Hefty_Wolverine_553@reddit
Andrej Karpathy has a really great tutorial on training LLMs from scratch. However, note that anything you can come up with on a 3090 will be basically the same quality as GPT-2. I'd consider renting some good GPUs on runpod/vast for a few bucks for anything slightly more intensive.
Figai@reddit
The project can 100% be good for a final year, but it might be a little bit overdone, imo. Though when most people would just use LoRA to fine tune an llm and be done. You’re going a lot further than that. You’re gonna need to be comfy with PyTorch, jax or whatever have you, use as much prewritten code as you can, don’t get bogged down in writing like cuda kernels or smth. Oh and karpathy course and stuff, there’s so many tutorials. Though there are things you should look at beyond tutorials.
I would look at niche language llms on huggingface, you’d probably want to see if they reported hyperparameters or reported anything on weights and biases. Also, just cold contact their creators, the community is super nice.
Chinchilla scaling laws say about 20 tokens per param, albeit maybe outdated? and standard practice usually trains just with as many tokens as possible. Like 100s-1000s.
I’m not exactly sure how much code you want to write yourself, but you could try some smaller tweaks to the standard transformer model. You’ll be using the same prebuilt optimisers, maybe try moonshots one!
This will also depend on your course, could be computational linguistics to like straight maths idk. For the former more typical ngram models would be cooler, for the latter you’d probably want a more experimental.
Oh and also don’t underestimate how much a 24/7 gpu fan will drive you insane, there’s a reason my fine tuning rig is stuffed in a garage and I just SSH into it.
Healthy-Nebula-3603@reddit
Literally you can ask Gemini 2.5 pro or gpt-5 thinking for it ...

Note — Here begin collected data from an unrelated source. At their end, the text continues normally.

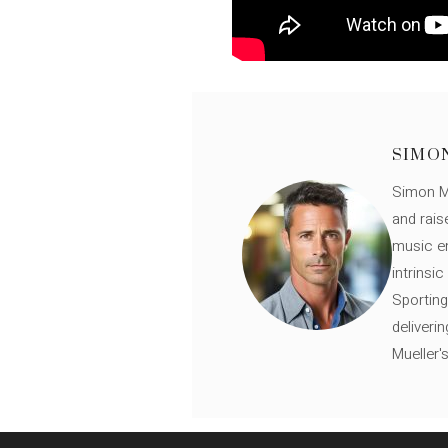
SIMO
Simon Mü
and rais
music en
intrinsi
Sporting
deliveri
Mueller'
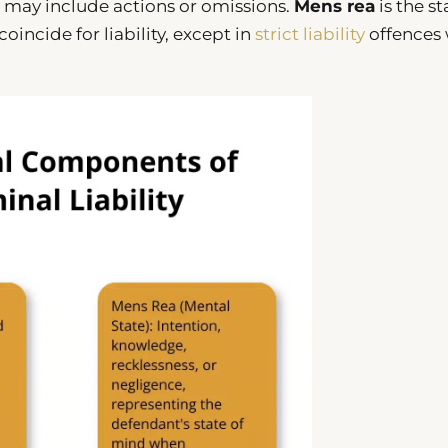
 may include actions or omissions.
Mens rea
is the st
incide for liability, except in
strict liability
offences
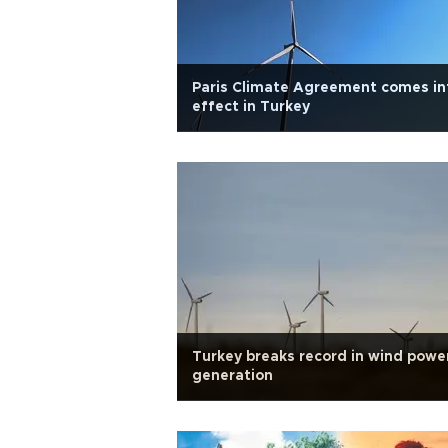
Paris Climate Agreement comes in
effect in Turkey
Turkey breaks record in wind powe
generation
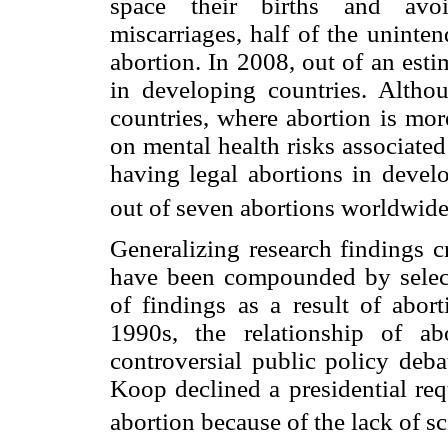
space their births and avoi
miscarriages, half of the uninte
abortion. In 2008, out of an est
in developing countries. Altho
countries, where abortion is more
on mental health risks associate
having legal abortions in devel
out of seven abortions worldwide
Generalizing research findings cro
have been compounded by selecti
of findings as a result of abort
1990s, the relationship of a
controversial public policy deba
Koop declined a presidential requ
abortion because of the lack of sc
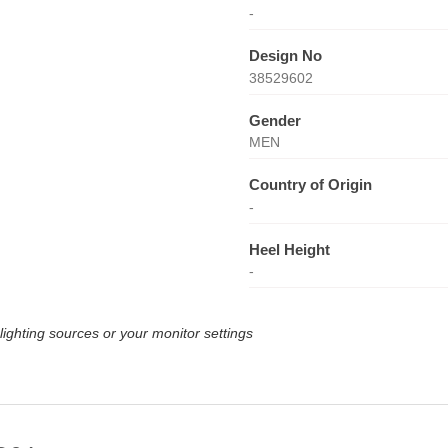
-
Design No
38529602
Gender
MEN
Country of Origin
-
Heel Height
-
lighting sources or your monitor settings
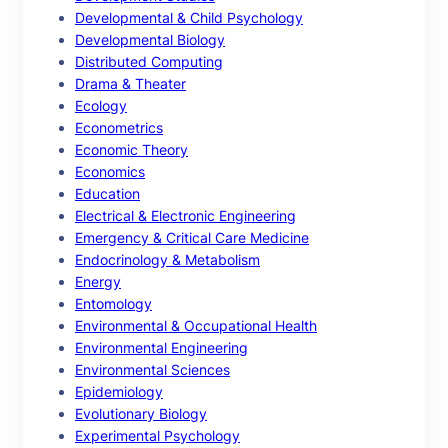
Developmental & Child Psychology
Developmental Biology
Distributed Computing
Drama & Theater
Ecology
Econometrics
Economic Theory
Economics
Education
Electrical & Electronic Engineering
Emergency & Critical Care Medicine
Endocrinology & Metabolism
Energy
Entomology
Environmental & Occupational Health
Environmental Engineering
Environmental Sciences
Epidemiology
Evolutionary Biology
Experimental Psychology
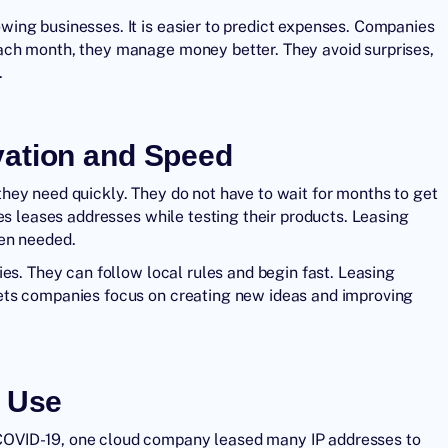
ing businesses. It is easier to predict expenses. Companies
ach month, they manage money better. They avoid surprises,
.
vation and Speed
hey need quickly. They do not have to wait for months to get
es leases addresses while testing their products. Leasing
hen needed.
es. They can follow local rules and begin fast. Leasing
ets companies focus on creating new ideas and improving
n Use
COVID-19, one cloud company leased many IP addresses to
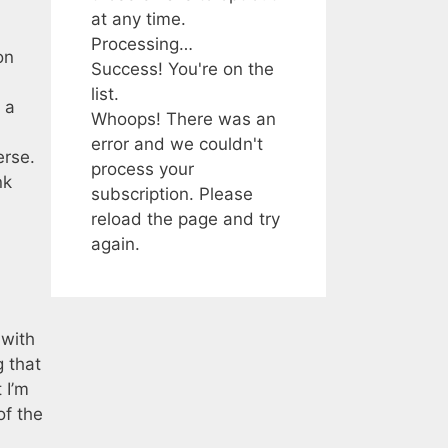
at any time.
Processing…
on
Success! You're on the
list.
 a
Whoops! There was an
error and we couldn't
erse.
process your
nk
subscription. Please
reload the page and try
again.
 with
g that
 I’m
of the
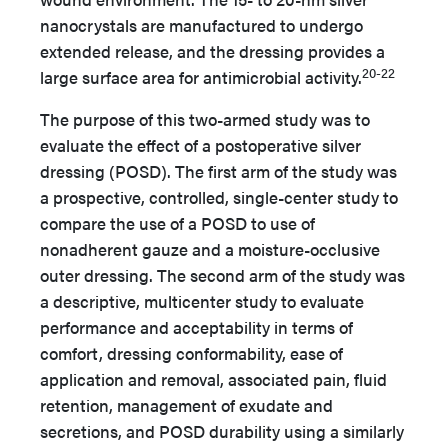
nanocrystals are manufactured to undergo
extended release, and the dressing provides a
20-22
large surface area for antimicrobial activity.
The purpose of this two-armed study was to
evaluate the effect of a postoperative silver
dressing (POSD). The first arm of the study was
a prospective, controlled, single-center study to
compare the use of a POSD to use of
nonadherent gauze and a moisture-occlusive
outer dressing. The second arm of the study was
a descriptive, multicenter study to evaluate
performance and acceptability in terms of
comfort, dressing conformability, ease of
application and removal, associated pain, fluid
retention, management of exudate and
secretions, and POSD durability using a similarly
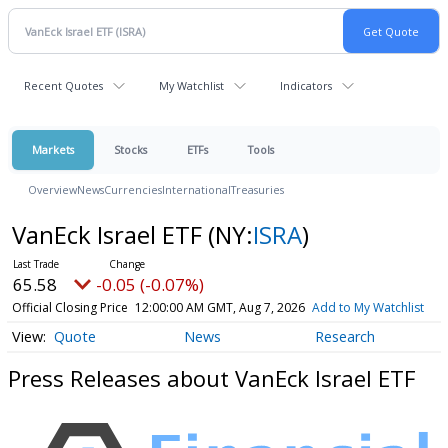
Recent Quotes
My Watchlist
Indicators
Markets
Stocks
ETFs
Tools
Overview
News
Currencies
International
Treasuries
VanEck Israel ETF
(NY:
ISRA
)
65.58
-0.05 (-0.07%)
Official Closing Price
12:00:00 AM GMT, Aug 7, 2026
Add to My Watchlist
Quote
News
Research
Press Releases about VanEck Israel ETF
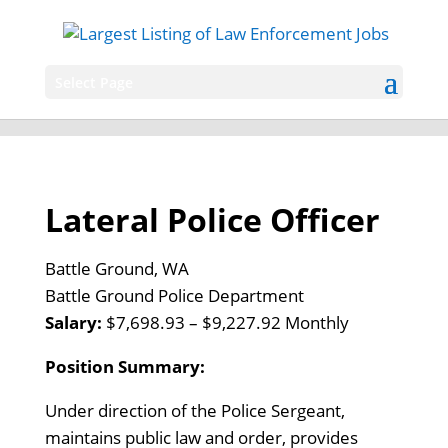
Select Page
Lateral Police Officer
Battle Ground, WA
Battle Ground Police Department
Salary:
$7,698.93 – $9,227.92 Monthly
Position Summary:
Under direction of the Police Sergeant,
maintains public law and order, provides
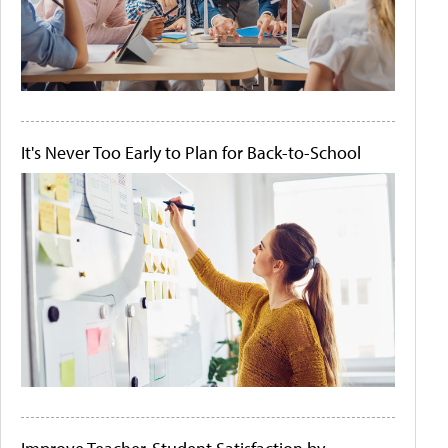
It's Never Too Early to Plan for Back-to-School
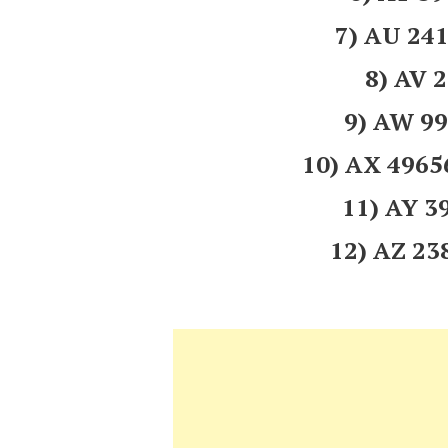
7) AU 2
8) AV 
9) AW 9
10) AX 496
11) AY 
12) AZ 2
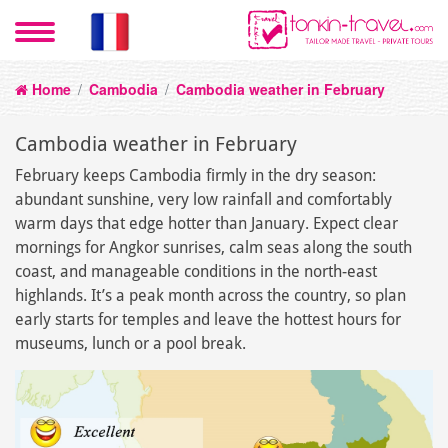
Home
/
Cambodia
/
Cambodia weather in February
Cambodia weather in February
February keeps Cambodia firmly in the dry season:
abundant sunshine, very low rainfall and comfortably
warm days that edge hotter than January. Expect clear
mornings for Angkor sunrises, calm seas along the south
coast, and manageable conditions in the north-east
highlands. It’s a peak month across the country, so plan
early starts for temples and leave the hottest hours for
museums, lunch or a pool break.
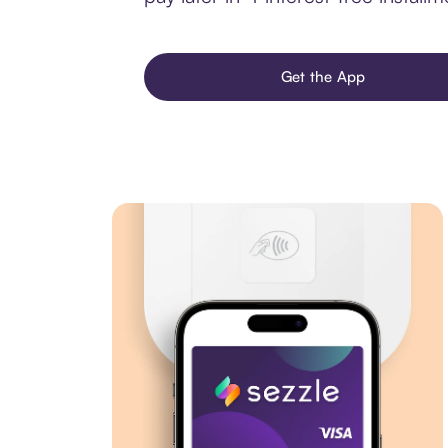
Get the App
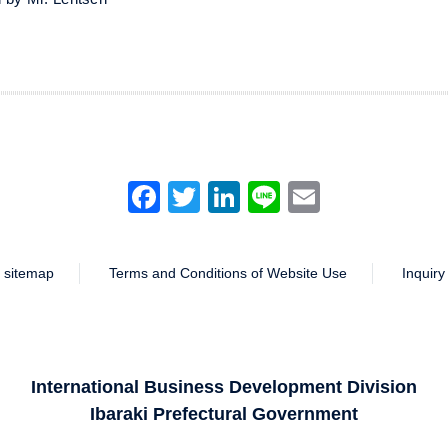
Facebook
Twitter
LinkedIn
Line
Email
sitemap
Terms and Conditions of Website Use
Inquiry
International Business Development Division
Ibaraki Prefectural Government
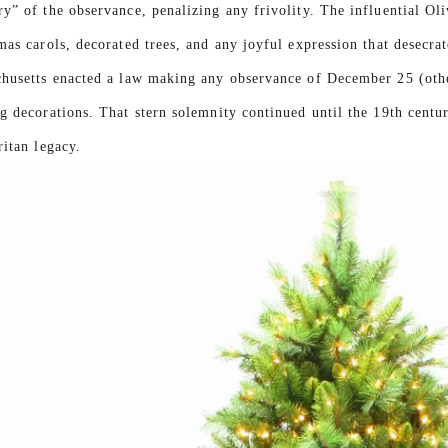
y” of the observance, penalizing any frivolity. The influential Ol
mas carols, decorated trees, and any joyful expression that desecra
husetts enacted a law making any observance of December 25 (other
g decorations. That stern solemnity continued until the 19th cent
ritan legacy.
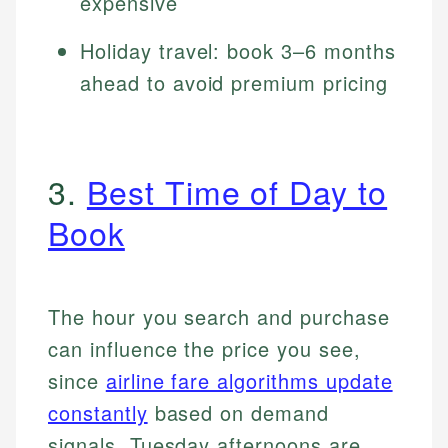
expensive
Holiday travel: book 3–6 months
ahead to avoid premium pricing
3.
Best Time of Day to
Book
The hour you search and purchase
can influence the price you see,
since
airline fare algorithms update
constantly
based on demand
signals. Tuesday afternoons are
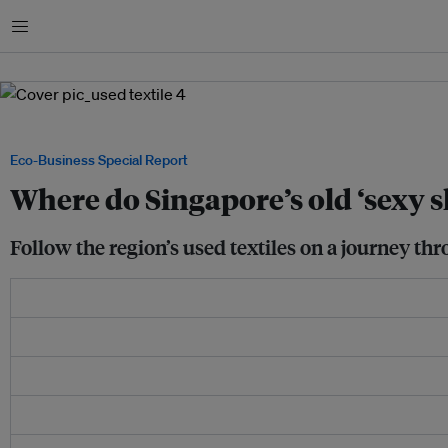
Menu
Image: Samantha Ho / Eco-Business
Eco-Business Special Report
Where do Singapore’s old ‘sexy s
Follow the region’s used textiles on a journey thr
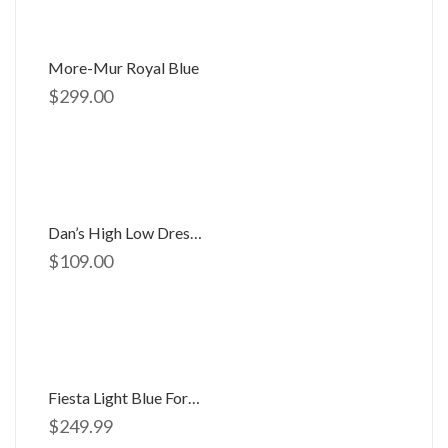
More-Mur Royal Blue
$
299.00
Dan’s High Low Dress D-754
$
109.00
Fiesta Light Blue Formal Gown
$
249.99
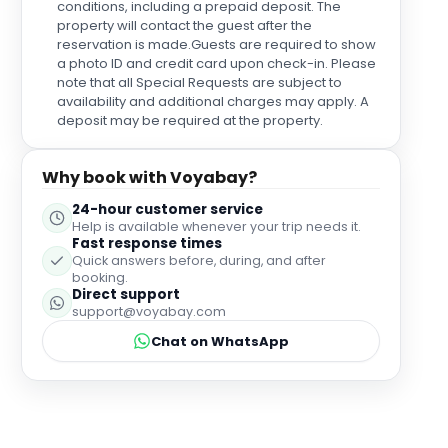
conditions, including a prepaid deposit. The
property will contact the guest after the
reservation is made.Guests are required to show
a photo ID and credit card upon check-in. Please
note that all Special Requests are subject to
availability and additional charges may apply. A
deposit may be required at the property.
Why book with Voyabay?
24-hour customer service
Help is available whenever your trip needs it.
Fast response times
Quick answers before, during, and after
booking.
Direct support
support@voyabay.com
Chat on WhatsApp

Charming_Barber_3317@reddit (OP)
Human responses are more helpful sometimes. Also if we start asking everything from LLMs then what is the point of reddit?
Figai@reddit
Adding to your point, Reddit is the most cited website for most LLMs lol. So no matter human or not answering you, it all leads back to Reddit, either for training data or as a direct source.
Monkeylashes@reddit
check this out first, you can also play with the tinystories model to get a feel for what is achievable.
https://arxiv.org/abs/2305.07759
Languages_Learner@reddit
This project allows to build tiny llm: tekaratzas/RustGPT: An transformer based LLM. Written completely in Rust, you can scale it to bigger size by using different Question-Answer dataset for your preferred language. I successfully ported it to C# with help of Gemini 2.5 Pro, so i think it can be ported to C, C++, Python, Go-lang etc.